Racing Tastefully: Ken Block And A 1993 Ford Escort RS Cosworth Rally Car
Images courtesy of Hoonigan
Energy drink logos obscured by tire smoke produced by turbocharged four-bangers replicating the sound of gunfire with their anti-lag systems: that scene is pretty much the categorical opposite of our idea of tasteful driving. Ken Block is known for a lot of things—by simple fact that he’s a pretty prolific guy—but I’m willing to bet the first image that comes to mind is from one of his gymkhana videos and not his enthusiasm for vintage cars.
With a series of YouTube videos he basically turned an obscure discipline of motorsport into a worldwide movement, and is somewhat subsequently responsible for front-wheel drive cars understeering into curbs in Target parking lots in an attempt to “be like Block.” He’s not really into the classic Italian scene nor does he seem like the kind of guy who goes for wallowing drives in old convertibles for the sake of it, but he clearly loves cars, and as demonstrated by cars in his keep like the downright wild twin-turbo Mustang coupe, the “Hoonicorn,” he does tend to lean to the retro side of the timeline. He also owns a MK2 Escort that gets covered in dirt and flecks of tire rubber often, as well as an RS200, so it’s safe to say he has a thing for fast Fords too.
Last year he purchased an old Group A WRC machine: a 1993 Ford Escort RS Cosworth. We love that car and its odd bodywork in street form, but Block’s body in white ex-rally car was something else. I say was because it’s been modified a little bit in the interim between then and now. Today it’s sporting a wild black and white lightning bolt livery, and while it looks very much in-your-face, we should remember that this era of racing had no dearth of big stripes or garish colors, so it’s a fitting look for a car of this era even if it’s a modern design—the ethos is the same.
Block’s RS Cosworth is making around 350 horsepower from its two-liter turbocharged four, and with an updated roll cage and other minor changes (like rerouting the exhaust to exit from the rear rather than the side) it’s set to compete in modern stage rallies with Block and longtime co-driver Alex Gelsomino taking the car to three events in the American Rally Association Championship this year. He’s also hopping into Ford’s Focus RS RX for some rallycross, and competing in an M-Sport Fiesta at WRC Spain. The schedules for the various cars are below for those interested in following along, but obviously we’re most interested in the Cosworth.
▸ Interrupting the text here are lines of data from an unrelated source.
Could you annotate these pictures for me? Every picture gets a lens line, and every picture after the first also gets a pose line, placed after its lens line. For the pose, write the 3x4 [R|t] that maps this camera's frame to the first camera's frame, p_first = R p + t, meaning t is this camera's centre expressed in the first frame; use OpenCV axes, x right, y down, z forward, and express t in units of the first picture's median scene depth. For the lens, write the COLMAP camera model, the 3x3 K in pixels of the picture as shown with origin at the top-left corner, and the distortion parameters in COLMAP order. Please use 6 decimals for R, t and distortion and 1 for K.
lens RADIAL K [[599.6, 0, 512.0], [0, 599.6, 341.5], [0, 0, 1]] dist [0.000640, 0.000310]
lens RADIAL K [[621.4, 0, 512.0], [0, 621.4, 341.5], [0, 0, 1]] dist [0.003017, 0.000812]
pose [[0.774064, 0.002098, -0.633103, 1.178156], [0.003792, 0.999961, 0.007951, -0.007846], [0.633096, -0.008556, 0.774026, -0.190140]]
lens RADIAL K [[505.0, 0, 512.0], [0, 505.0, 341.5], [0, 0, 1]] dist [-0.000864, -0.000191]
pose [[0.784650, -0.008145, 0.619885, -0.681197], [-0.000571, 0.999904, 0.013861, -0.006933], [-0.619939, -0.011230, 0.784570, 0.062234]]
Block will be entering the car in the unlimited modified all-wheel drive category against people like Travis Pastrana, but he didn’t build the old Escort to win: “At the end of the day it’s about going out and trying new stuff, you know, taking on new experiences.” We love that attitude, and when it means the difference between driving another forgettable hatchback and a vintage rally car it’s easy to see why it’s the more route if you have the means for it. I wouldn’t expect to see the car at the top of the time charts, but it’s almost no question that it will have the most eyes on it throughout the race weekends, especially because it’s still street legal; with a few switches toggled—turning off the anti-lag system, perhaps switching off the electronically controlled diff—the Escort is able to commute between stages on public roads. If that’s not driving tastefully, I don’t know what is.